• SUPPLIED DATA:
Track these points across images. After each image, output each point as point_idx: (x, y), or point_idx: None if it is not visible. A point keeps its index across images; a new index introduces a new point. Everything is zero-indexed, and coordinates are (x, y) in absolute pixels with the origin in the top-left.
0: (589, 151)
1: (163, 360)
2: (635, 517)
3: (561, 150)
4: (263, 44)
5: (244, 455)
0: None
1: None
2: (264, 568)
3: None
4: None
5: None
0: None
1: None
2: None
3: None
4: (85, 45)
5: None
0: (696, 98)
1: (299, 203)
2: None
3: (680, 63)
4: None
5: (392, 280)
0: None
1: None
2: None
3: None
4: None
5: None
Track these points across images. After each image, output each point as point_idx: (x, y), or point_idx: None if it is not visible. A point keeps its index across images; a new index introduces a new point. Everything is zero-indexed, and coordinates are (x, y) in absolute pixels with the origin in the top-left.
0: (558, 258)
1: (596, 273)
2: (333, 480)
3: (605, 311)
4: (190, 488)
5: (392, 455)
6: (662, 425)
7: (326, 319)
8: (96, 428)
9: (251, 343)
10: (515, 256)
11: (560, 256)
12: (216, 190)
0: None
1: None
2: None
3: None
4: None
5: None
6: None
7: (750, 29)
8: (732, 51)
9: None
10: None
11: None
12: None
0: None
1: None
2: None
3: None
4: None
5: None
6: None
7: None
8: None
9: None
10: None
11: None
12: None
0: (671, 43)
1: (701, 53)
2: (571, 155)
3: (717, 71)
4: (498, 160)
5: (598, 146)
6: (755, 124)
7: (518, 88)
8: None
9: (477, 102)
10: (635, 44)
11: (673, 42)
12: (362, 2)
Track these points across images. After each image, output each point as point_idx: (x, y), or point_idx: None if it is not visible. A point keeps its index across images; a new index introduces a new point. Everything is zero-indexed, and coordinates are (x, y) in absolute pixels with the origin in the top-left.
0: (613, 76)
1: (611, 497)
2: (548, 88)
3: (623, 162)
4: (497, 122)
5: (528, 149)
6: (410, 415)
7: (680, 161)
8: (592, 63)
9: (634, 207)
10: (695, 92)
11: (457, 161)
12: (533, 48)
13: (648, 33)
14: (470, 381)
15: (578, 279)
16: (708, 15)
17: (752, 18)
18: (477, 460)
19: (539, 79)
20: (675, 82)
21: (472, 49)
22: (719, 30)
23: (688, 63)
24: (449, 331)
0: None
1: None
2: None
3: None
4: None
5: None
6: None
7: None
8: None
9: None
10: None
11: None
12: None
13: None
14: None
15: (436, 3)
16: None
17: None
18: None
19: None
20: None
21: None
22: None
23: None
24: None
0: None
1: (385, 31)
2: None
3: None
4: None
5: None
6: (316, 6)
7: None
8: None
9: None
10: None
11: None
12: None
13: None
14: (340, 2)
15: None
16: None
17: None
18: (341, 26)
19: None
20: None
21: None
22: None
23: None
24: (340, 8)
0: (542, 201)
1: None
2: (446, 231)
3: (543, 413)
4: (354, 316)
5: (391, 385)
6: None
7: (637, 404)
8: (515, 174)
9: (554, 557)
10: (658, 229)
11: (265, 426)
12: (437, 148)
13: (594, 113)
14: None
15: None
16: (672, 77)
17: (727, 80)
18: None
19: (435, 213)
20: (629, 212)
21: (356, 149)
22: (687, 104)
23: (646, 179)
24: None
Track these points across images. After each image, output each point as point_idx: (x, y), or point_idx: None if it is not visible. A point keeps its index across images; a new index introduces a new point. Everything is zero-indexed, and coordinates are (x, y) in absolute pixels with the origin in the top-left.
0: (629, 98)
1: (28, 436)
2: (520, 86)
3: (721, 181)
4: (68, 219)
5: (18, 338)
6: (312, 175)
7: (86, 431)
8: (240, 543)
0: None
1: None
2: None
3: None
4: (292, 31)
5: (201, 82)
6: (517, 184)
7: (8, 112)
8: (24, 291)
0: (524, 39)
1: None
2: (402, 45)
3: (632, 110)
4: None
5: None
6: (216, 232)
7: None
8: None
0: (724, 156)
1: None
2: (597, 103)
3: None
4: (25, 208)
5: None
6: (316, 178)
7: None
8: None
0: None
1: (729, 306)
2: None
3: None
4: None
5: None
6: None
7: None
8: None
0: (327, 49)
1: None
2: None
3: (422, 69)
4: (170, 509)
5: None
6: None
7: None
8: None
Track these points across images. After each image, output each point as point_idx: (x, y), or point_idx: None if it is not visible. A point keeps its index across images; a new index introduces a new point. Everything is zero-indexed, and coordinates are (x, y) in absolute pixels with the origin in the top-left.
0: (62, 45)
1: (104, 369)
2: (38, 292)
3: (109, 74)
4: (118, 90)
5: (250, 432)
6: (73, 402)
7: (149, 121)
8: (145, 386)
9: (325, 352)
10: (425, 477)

• SHORT EXERCISE: Copy all the lines above, putting "upper-left" in place of "top-left" everywhere it appears and keeping everything else the same.

• WRITTEN REPLY:
Track these points across images. After each image, output each point as point_idx: (x, y), or point_idx: None if it is not visible. A point keeps its index across images; a new index introduces a new point. Everything is zero-indexed, and coordinates are (x, y) in absolute pixels with the origin in the upper-left.
0: (589, 151)
1: (163, 360)
2: (635, 517)
3: (561, 150)
4: (263, 44)
5: (244, 455)
0: None
1: None
2: (264, 568)
3: None
4: None
5: None
0: None
1: None
2: None
3: None
4: (85, 45)
5: None
0: (696, 98)
1: (299, 203)
2: None
3: (680, 63)
4: None
5: (392, 280)
0: None
1: None
2: None
3: None
4: None
5: None
Track these points across images. After each image, output each point as point_idx: (x, y), or point_idx: None if it is not visible. A point keeps its index across images; a new index introduces a new point. Everything is zero-indexed, and coordinates are (x, y) in absolute pixels with the origin in the upper-left.
0: (558, 258)
1: (596, 273)
2: (333, 480)
3: (605, 311)
4: (190, 488)
5: (392, 455)
6: (662, 425)
7: (326, 319)
8: (96, 428)
9: (251, 343)
10: (515, 256)
11: (560, 256)
12: (216, 190)
0: None
1: None
2: None
3: None
4: None
5: None
6: None
7: (750, 29)
8: (732, 51)
9: None
10: None
11: None
12: None
0: None
1: None
2: None
3: None
4: None
5: None
6: None
7: None
8: None
9: None
10: None
11: None
12: None
0: (671, 43)
1: (701, 53)
2: (571, 155)
3: (717, 71)
4: (498, 160)
5: (598, 146)
6: (755, 124)
7: (518, 88)
8: None
9: (477, 102)
10: (635, 44)
11: (673, 42)
12: (362, 2)
Track these points across images. After each image, output each point as point_idx: (x, y), or point_idx: None if it is not visible. A point keeps its index across images; a new index introduces a new point. Everything is zero-indexed, and coordinates are (x, y) in absolute pixels with the origin in the upper-left.
0: (613, 76)
1: (611, 497)
2: (548, 88)
3: (623, 162)
4: (497, 122)
5: (528, 149)
6: (410, 415)
7: (680, 161)
8: (592, 63)
9: (634, 207)
10: (695, 92)
11: (457, 161)
12: (533, 48)
13: (648, 33)
14: (470, 381)
15: (578, 279)
16: (708, 15)
17: (752, 18)
18: (477, 460)
19: (539, 79)
20: (675, 82)
21: (472, 49)
22: (719, 30)
23: (688, 63)
24: (449, 331)
0: None
1: None
2: None
3: None
4: None
5: None
6: None
7: None
8: None
9: None
10: None
11: None
12: None
13: None
14: None
15: (436, 3)
16: None
17: None
18: None
19: None
20: None
21: None
22: None
23: None
24: None
0: None
1: (385, 31)
2: None
3: None
4: None
5: None
6: (316, 6)
7: None
8: None
9: None
10: None
11: None
12: None
13: None
14: (340, 2)
15: None
16: None
17: None
18: (341, 26)
19: None
20: None
21: None
22: None
23: None
24: (340, 8)
0: (542, 201)
1: None
2: (446, 231)
3: (543, 413)
4: (354, 316)
5: (391, 385)
6: None
7: (637, 404)
8: (515, 174)
9: (554, 557)
10: (658, 229)
11: (265, 426)
12: (437, 148)
13: (594, 113)
14: None
15: None
16: (672, 77)
17: (727, 80)
18: None
19: (435, 213)
20: (629, 212)
21: (356, 149)
22: (687, 104)
23: (646, 179)
24: None
Track these points across images. After each image, output each point as point_idx: (x, y), or point_idx: None if it is not visible. A point keeps its index across images; a new index introduces a new point. Everything is zero-indexed, and coordinates are (x, y) in absolute pixels with the origin in the upper-left.
0: (629, 98)
1: (28, 436)
2: (520, 86)
3: (721, 181)
4: (68, 219)
5: (18, 338)
6: (312, 175)
7: (86, 431)
8: (240, 543)
0: None
1: None
2: None
3: None
4: (292, 31)
5: (201, 82)
6: (517, 184)
7: (8, 112)
8: (24, 291)
0: (524, 39)
1: None
2: (402, 45)
3: (632, 110)
4: None
5: None
6: (216, 232)
7: None
8: None
0: (724, 156)
1: None
2: (597, 103)
3: None
4: (25, 208)
5: None
6: (316, 178)
7: None
8: None
0: None
1: (729, 306)
2: None
3: None
4: None
5: None
6: None
7: None
8: None
0: (327, 49)
1: None
2: None
3: (422, 69)
4: (170, 509)
5: None
6: None
7: None
8: None
Track these points across images. After each image, output each point as point_idx: (x, y), or point_idx: None if it is not visible. A point keeps its index across images; a new index introduces a new point. Everything is zero-indexed, and coordinates are (x, y) in absolute pixels with the origin in the upper-left.
0: (62, 45)
1: (104, 369)
2: (38, 292)
3: (109, 74)
4: (118, 90)
5: (250, 432)
6: (73, 402)
7: (149, 121)
8: (145, 386)
9: (325, 352)
10: (425, 477)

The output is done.